Records provided —
== == ==
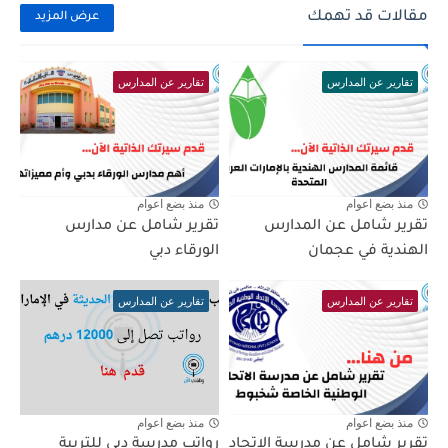
مقالات قد تهمك
عرض المزيد
تقارير عن المدارس
تقارير عن المدارس
منذ بضع اعوام
منذ بضع اعوام
تقرير شامل عن المدارس
تقرير شامل عن مدارس
الهندية في عجمان
الورقاء دبي
تقارير عن المدارس
تقارير عن المدارس
منذ بضع اعوام
منذ بضع اعوام
تقرير شامل عن مدرسة الاتحاد
رواتب مدرسة دبي للتربية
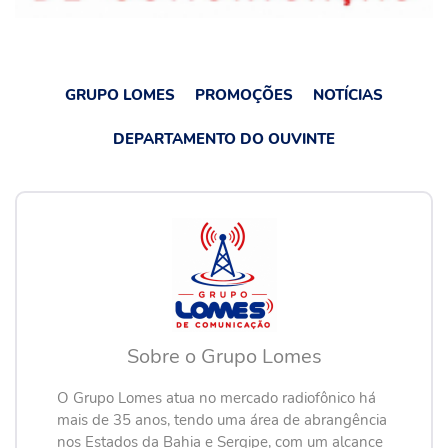
GRUPO LOMES
PROMOÇÕES
NOTÍCIAS
DEPARTAMENTO DO OUVINTE
Sobre o Grupo Lomes
O Grupo Lomes atua no mercado radiofônico há
mais de 35 anos, tendo uma área de abrangência
nos Estados da Bahia e Sergipe, com um alcance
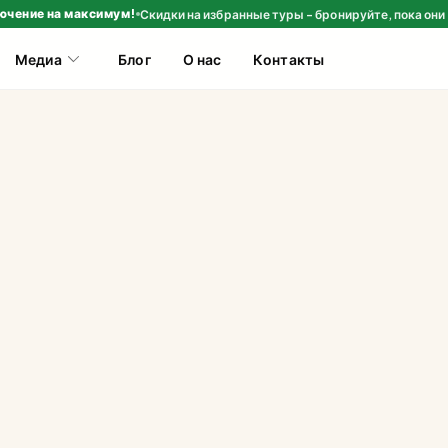
ючение на максимум!
Скидки на избранные туры - бронируйте, пока они
Медиа
Блог
О нас
Контакты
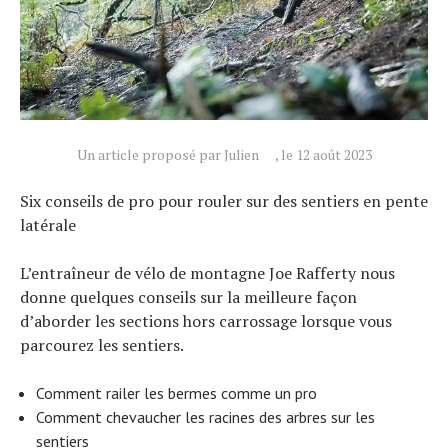
Actualités
Technologies
Tests de produits
Conseils
Tendances
Un article proposé par Julien
, le 12 août 2023
Tous nos articles
Six conseils de pro pour rouler sur des sentiers en pente
À propos
latérale
L’entraîneur de vélo de montagne Joe Rafferty nous
donne quelques conseils sur la meilleure façon
d’aborder les sections hors carrossage lorsque vous
parcourez les sentiers.
Comment railer les bermes comme un pro
Comment chevaucher les racines des arbres sur les
sentiers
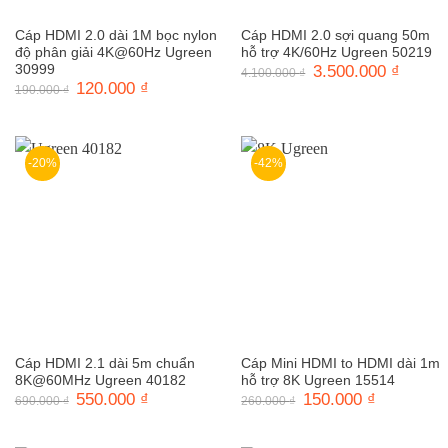
Cáp HDMI 2.0 dài 1M bọc nylon
Cáp HDMI 2.0 sợi quang 50m
độ phân giải 4K@60Hz Ugreen
hỗ trợ 4K/60Hz Ugreen 50219
30999
Giá
3.500.000
₫
Giá
4.100.000
₫
gốc
hiện
Giá
120.000
₫
Giá
190.000
₫
là:
tại
gốc
hiện
4.100.000 ₫.
là:
là:
tại
3.500.0
190.000 ₫.
là:
120.000 ₫.
-20%
-42%
Cáp HDMI 2.1 dài 5m chuẩn
Cáp Mini HDMI to HDMI dài 1m
8K@60MHz Ugreen 40182
hỗ trợ 8K Ugreen 15514
Giá
550.000
₫
Giá
Giá
150.000
₫
Giá
690.000
₫
260.000
₫
gốc
hiện
gốc
hiện
là:
tại
là:
tại
690.000 ₫.
là:
260.000 ₫.
là:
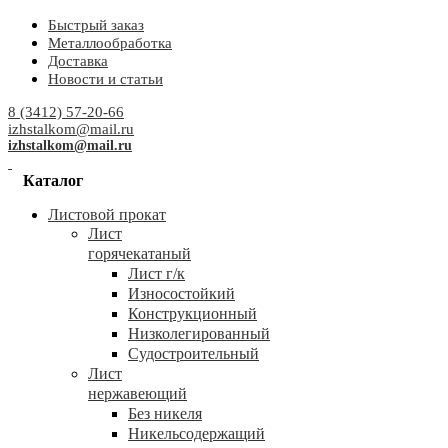
Быстрый заказ
Металлообработка
Доставка
Новости и статьи
8 (3412) 57-20-66
izhstalkom@mail.ru
izhstalkom@mail.ru
Каталог
Листовой прокат
Лист
горячекатаный
Лист г/к
Износостойкий
Конструкционный
Низколегированный
Судостроительный
Лист
нержавеющий
Без никеля
Никельсодержащий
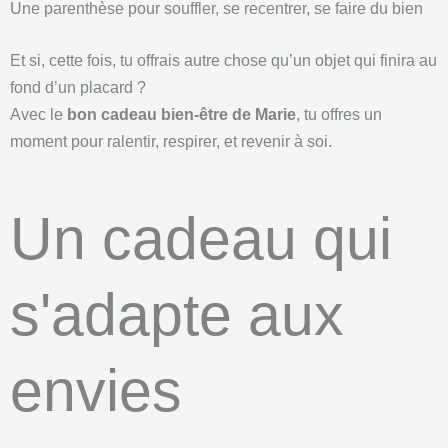
Une parenthèse pour souffler, se recentrer, se faire du bien
Et si, cette fois, tu offrais autre chose qu’un objet qui finira au
fond d’un placard ?
Avec le
bon cadeau bien-être de Marie
, tu offres un
moment pour ralentir, respirer, et revenir à soi.
Un cadeau qui
s'adapte aux
envies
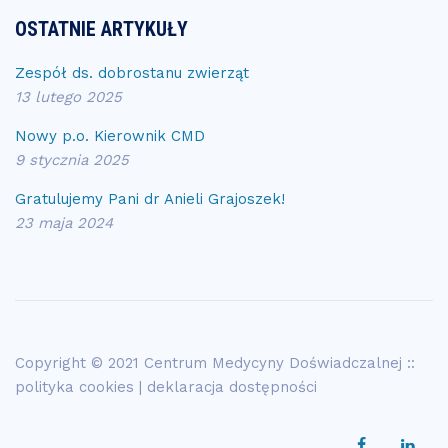
OSTATNIE ARTYKUŁY
Zespół ds. dobrostanu zwierząt
13 lutego 2025
Nowy p.o. Kierownik CMD
9 stycznia 2025
Gratulujemy Pani dr Anieli Grajoszek!
23 maja 2024
Copyright © 2021 Centrum Medycyny Doświadczalnej ::
polityka cookies
|
deklaracja dostępności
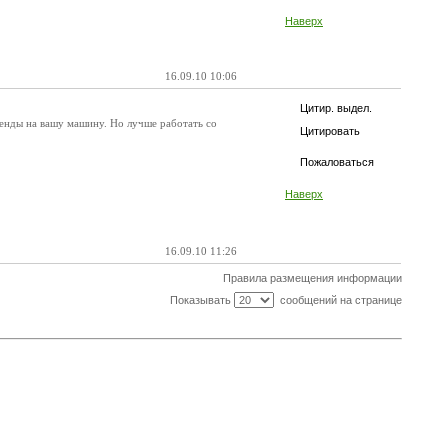
Наверх
16.09.10 10:06
Цитир. выдел.
ренды на вашу машину. Но лучше работать со
Цитировать
Пожаловаться
Наверх
16.09.10 11:26
Правила размещения информации
Показывать
сообщений на странице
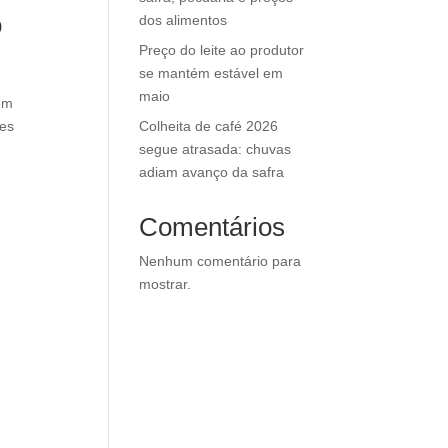
o
dos alimentos
Preço do leite ao produtor
se mantém estável em
maio
 em
Colheita de café 2026
ões
segue atrasada: chuvas
adiam avanço da safra
Comentários
Nenhum comentário para
mostrar.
== == ==
Your instructions — Edit the text of all the rows above so that every "Giá" becomes "Price" and nothing else changes. Omit the pictures from your answer.

Result below —
مقالات قد تهمك
عرض المزيد
تقارير عن المدارس
تقارير عن المدارس
منذ بضع اعوام
منذ بضع اعوام
تقرير شامل عن المدارس
تقرير شامل عن مدارس
الهندية في عجمان
الورقاء دبي
تقارير عن المدارس
تقارير عن المدارس
منذ بضع اعوام
منذ بضع اعوام
تقرير شامل عن مدرسة الاتحاد
رواتب مدرسة دبي للتربية
GRUPO LOMES
PROMOÇÕES
NOTÍCIAS
DEPARTAMENTO DO OUVINTE
Sobre o Grupo Lomes
O Grupo Lomes atua no mercado radiofônico há
mais de 35 anos, tendo uma área de abrangência
nos Estados da Bahia e Sergipe, com um alcance
ючение на максимум!
Скидки на избранные туры - бронируйте, пока они
Медиа
Блог
О нас
Контакты
Actualités
Technologies
Tests de produits
Conseils
Tendances
Un article proposé par Julien
, le 12 août 2023
Tous nos articles
Six conseils de pro pour rouler sur des sentiers en pente
À propos
latérale
L’entraîneur de vélo de montagne Joe Rafferty nous
donne quelques conseils sur la meilleure façon
d’aborder les sections hors carrossage lorsque vous
parcourez les sentiers.
Comment railer les bermes comme un pro
Comment chevaucher les racines des arbres sur les
sentiers
Cáp HDMI 2.0 dài 1M bọc nylon
Cáp HDMI 2.0 sợi quang 50m
độ phân giải 4K@60Hz Ugreen
hỗ trợ 4K/60Hz Ugreen 50219
30999
Price
3.500.000
₫
Price
4.100.000
₫
gốc
hiện
Price
120.000
₫
Price
190.000
₫
là:
tại
gốc
hiện
4.100.000 ₫.
là:
là:
tại
3.500.0
190.000 ₫.
là:
120.000 ₫.
-20%
-42%
Cáp HDMI 2.1 dài 5m chuẩn
Cáp Mini HDMI to HDMI dài 1m
8K@60MHz Ugreen 40182
hỗ trợ 8K Ugreen 15514
Price
550.000
₫
Price
Price
150.000
₫
Price
690.000
₫
260.000
₫
gốc
hiện
gốc
hiện
là:
tại
là:
tại
690.000 ₫.
là:
260.000 ₫.
là:
Быстрый заказ
Металлообработка
Доставка
Новости и статьи
8 (3412) 57-20-66
izhstalkom@mail.ru
izhstalkom@mail.ru
Каталог
Листовой прокат
Лист
горячекатаный
Лист г/к
Износостойкий
Конструкционный
Низколегированный
Судостроительный
Лист
нержавеющий
Без никеля
Никельсодержащий
Une parenthèse pour souffler, se recentrer, se faire du bien
Et si, cette fois, tu offrais autre chose qu’un objet qui finira au
fond d’un placard ?
Avec le
bon cadeau bien-être de Marie
, tu offres un
moment pour ralentir, respirer, et revenir à soi.
Un cadeau qui
s'adapte aux
envies
OSTATNIE ARTYKUŁY
Zespół ds. dobrostanu zwierząt
13 lutego 2025
Nowy p.o. Kierownik CMD
9 stycznia 2025
Gratulujemy Pani dr Anieli Grajoszek!
23 maja 2024
Copyright © 2021 Centrum Medycyny Doświadczalnej ::
polityka cookies
|
deklaracja dostępności
Наверх
16.09.10 10:06
Цитир. выдел.
ренды на вашу машину. Но лучше работать со
Цитировать
Пожаловаться
Наверх
16.09.10 11:26
Правила размещения информации
Показывать
сообщений на странице
o
dos alimentos
Preço do leite ao produtor
se mantém estável em
maio
 em
Colheita de café 2026
ões
segue atrasada: chuvas
adiam avanço da safra
Comentários
Nenhum comentário para
mostrar.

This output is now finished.